Visa is highlighted as the top buy among Berkshire Hathaway's six Dow-linked holdings for 2026 due to its capital-light, high‑margin payments network that converts almost all operating cash flow into free cash flow. In fiscal 2025 Visa produced $23.06 billion of operating cash flow, $21.58 billion of FCF after $1.48 billion of capex, returned $18.19 billion in share repurchases and $4.63 billion in dividends, a buyback-heavy strategy that has materially reduced share count and boosted EPS. With a trailing P/E of 32.3 below its 10‑year median of 34.3, a low 0.8% dividend yield (which would be ~3.6% if buybacks were paid as dividends), and an outlook for low‑double‑digit earnings growth even in softer consumer-spending environments, the article concludes Visa offers a reasonable valuation and strong shareholder‑return dynamics, making it a high‑conviction pick for 2026.

Analysis

Berkshire Hathaway holds positions in over 40 publicly traded companies, six of which are Dow components, and four of Berkshire's five largest holdings are Apple, American Express, Coca-Cola and Chevron; the article identifies Visa as the top buy among Berkshire-linked Dow names for 2026. The recommendation is grounded in Visa's network advantages and capital-light model that shifts credit risk and rewards expense to issuing banks.
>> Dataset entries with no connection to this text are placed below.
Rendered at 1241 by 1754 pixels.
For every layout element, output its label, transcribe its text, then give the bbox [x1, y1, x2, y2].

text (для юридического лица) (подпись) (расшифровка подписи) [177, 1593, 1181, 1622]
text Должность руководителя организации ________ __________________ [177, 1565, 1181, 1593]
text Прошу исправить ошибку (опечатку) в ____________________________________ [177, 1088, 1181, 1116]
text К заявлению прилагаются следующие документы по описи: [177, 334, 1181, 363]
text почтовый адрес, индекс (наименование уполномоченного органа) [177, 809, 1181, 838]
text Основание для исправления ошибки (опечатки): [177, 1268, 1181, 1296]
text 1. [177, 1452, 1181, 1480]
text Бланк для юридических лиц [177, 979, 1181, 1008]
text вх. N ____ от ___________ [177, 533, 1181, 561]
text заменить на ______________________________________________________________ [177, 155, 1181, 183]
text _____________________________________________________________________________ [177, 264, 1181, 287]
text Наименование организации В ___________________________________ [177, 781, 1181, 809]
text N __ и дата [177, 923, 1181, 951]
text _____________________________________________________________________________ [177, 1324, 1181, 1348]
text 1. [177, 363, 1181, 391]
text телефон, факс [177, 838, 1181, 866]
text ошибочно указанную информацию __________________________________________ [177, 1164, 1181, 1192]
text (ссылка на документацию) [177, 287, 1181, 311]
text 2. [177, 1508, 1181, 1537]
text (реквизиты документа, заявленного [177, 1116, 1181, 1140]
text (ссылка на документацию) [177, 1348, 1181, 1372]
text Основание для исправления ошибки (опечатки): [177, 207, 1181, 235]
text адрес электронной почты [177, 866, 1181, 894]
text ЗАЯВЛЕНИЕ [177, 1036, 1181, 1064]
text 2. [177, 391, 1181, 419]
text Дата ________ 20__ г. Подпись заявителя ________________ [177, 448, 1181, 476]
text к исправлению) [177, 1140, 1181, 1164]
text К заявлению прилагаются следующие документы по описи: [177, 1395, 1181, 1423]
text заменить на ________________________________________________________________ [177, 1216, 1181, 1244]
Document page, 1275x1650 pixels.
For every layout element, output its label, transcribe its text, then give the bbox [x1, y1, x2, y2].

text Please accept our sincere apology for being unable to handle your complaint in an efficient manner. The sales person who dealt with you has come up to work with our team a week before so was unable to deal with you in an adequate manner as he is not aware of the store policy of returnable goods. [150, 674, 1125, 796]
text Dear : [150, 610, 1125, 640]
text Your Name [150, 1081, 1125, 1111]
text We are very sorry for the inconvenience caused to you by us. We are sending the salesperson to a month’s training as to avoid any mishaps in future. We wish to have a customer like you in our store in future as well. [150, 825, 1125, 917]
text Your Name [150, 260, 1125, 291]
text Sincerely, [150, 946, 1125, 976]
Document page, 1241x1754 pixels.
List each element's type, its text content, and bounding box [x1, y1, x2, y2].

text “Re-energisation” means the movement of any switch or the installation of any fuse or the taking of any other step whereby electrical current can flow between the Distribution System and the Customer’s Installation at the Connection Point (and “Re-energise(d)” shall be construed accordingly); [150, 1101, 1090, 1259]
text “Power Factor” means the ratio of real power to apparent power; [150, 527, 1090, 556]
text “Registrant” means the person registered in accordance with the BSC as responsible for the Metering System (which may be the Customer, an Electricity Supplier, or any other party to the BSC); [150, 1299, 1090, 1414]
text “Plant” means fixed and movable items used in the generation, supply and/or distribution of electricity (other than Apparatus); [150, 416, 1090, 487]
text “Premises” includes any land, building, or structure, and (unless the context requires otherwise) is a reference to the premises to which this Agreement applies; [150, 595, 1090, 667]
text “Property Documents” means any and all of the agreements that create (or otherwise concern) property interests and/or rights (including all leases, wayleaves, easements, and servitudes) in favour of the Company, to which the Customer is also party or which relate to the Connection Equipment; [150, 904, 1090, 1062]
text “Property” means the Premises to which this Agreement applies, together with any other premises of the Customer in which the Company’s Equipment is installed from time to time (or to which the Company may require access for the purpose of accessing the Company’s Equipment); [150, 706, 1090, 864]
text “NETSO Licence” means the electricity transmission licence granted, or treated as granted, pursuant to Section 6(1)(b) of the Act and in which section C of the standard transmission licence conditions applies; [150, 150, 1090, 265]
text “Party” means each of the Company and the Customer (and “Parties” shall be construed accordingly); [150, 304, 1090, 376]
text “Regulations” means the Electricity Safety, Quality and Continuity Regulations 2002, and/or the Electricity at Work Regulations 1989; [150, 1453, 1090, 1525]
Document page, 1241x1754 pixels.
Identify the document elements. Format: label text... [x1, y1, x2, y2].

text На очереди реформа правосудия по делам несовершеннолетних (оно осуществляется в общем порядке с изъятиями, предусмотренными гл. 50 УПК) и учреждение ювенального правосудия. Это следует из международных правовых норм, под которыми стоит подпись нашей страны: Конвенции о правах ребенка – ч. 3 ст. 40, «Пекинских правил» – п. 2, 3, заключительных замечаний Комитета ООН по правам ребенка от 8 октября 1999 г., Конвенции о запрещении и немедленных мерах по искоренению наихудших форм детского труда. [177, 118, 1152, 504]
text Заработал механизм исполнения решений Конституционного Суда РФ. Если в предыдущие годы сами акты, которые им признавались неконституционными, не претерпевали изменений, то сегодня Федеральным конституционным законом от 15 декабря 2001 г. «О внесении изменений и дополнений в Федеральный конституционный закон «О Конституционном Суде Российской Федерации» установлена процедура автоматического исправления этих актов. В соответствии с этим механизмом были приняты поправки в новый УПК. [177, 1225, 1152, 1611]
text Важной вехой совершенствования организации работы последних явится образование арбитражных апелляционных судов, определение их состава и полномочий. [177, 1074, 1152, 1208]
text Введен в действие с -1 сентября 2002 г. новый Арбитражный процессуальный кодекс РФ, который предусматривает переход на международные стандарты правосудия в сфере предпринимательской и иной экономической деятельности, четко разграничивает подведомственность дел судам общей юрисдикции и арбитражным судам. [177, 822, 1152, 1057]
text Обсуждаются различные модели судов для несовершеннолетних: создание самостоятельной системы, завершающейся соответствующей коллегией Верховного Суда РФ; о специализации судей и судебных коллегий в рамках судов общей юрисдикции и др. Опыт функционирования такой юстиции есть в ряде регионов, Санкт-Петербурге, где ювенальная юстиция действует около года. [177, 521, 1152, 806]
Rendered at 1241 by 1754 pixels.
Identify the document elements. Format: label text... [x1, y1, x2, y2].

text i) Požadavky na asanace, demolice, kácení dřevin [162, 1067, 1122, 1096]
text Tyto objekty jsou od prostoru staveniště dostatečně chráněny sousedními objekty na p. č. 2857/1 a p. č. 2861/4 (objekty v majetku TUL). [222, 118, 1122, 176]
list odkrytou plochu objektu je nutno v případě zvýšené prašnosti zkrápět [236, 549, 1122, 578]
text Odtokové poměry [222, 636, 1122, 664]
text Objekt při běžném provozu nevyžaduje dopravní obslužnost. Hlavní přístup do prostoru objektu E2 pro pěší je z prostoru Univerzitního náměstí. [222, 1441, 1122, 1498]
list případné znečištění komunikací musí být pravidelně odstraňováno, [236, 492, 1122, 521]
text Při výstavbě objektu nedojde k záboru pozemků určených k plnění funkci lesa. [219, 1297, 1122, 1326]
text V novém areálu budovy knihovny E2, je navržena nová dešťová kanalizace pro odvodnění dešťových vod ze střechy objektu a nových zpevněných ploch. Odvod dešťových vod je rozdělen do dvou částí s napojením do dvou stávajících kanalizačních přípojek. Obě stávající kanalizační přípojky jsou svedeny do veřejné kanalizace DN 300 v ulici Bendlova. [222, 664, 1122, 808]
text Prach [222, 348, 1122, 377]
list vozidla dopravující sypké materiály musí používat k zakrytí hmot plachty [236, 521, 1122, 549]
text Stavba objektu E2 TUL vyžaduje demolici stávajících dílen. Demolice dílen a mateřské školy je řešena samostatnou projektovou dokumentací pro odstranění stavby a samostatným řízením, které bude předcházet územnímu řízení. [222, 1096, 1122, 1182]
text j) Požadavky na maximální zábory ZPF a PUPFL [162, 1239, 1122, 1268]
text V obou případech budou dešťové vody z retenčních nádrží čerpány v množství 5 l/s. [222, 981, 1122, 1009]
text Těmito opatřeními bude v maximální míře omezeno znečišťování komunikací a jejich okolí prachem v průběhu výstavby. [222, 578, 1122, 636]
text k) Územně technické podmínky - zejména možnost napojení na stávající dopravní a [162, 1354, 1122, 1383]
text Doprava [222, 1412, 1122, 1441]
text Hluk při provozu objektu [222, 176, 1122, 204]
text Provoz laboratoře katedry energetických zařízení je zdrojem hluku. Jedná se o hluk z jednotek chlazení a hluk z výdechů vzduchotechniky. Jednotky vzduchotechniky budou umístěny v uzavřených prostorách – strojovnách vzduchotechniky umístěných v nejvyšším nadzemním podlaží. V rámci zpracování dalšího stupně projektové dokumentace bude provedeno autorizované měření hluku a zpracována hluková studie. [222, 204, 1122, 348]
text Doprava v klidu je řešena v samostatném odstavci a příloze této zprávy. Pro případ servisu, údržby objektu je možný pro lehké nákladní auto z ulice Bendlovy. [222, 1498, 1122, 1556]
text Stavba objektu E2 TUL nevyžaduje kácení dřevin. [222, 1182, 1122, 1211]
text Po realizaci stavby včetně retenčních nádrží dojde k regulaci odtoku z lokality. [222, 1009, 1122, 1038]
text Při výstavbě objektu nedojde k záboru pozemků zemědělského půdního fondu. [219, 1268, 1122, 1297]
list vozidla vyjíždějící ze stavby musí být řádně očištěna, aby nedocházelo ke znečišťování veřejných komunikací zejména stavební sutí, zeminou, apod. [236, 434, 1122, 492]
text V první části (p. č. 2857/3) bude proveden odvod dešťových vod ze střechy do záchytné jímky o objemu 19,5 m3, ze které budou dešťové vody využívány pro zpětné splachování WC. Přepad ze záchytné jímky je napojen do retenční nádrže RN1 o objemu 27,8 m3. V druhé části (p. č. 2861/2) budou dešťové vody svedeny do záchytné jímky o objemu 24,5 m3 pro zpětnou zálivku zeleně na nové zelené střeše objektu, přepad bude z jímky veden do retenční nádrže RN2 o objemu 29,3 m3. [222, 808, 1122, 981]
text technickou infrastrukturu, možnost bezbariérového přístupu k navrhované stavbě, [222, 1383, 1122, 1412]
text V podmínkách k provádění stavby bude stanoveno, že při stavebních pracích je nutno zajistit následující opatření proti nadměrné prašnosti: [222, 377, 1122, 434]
Visa converts a very high share of operating cash flow into free cash flow: fiscal 2025 reported $23.06 billion of net cash from operations, $1.48 billion of capital expenditures and $21.58 billion of free cash flow. Management returned $18.19 billion via share repurchases and $4.63 billion in dividends in FY2025 (repurchases roughly four times dividends), materially reducing share count and supporting EPS growth. Visa's valuation profile is presented as reasonable: a trailing P/E of 32.3 versus a 10-year median of 34.3, and a 0.8% dividend yield versus a hypothetical 3.6% if buybacks were distributed as dividends; the article projects low-double-digit annual earnings growth even in softer consumer-spending conditions and labels Visa a high-conviction buy for 2026. The investment thesis therefore rests on sustained FCF conversion, continued aggressive buybacks, and limited downside to transaction volumes; investors should monitor those metrics and valuation expansion closely.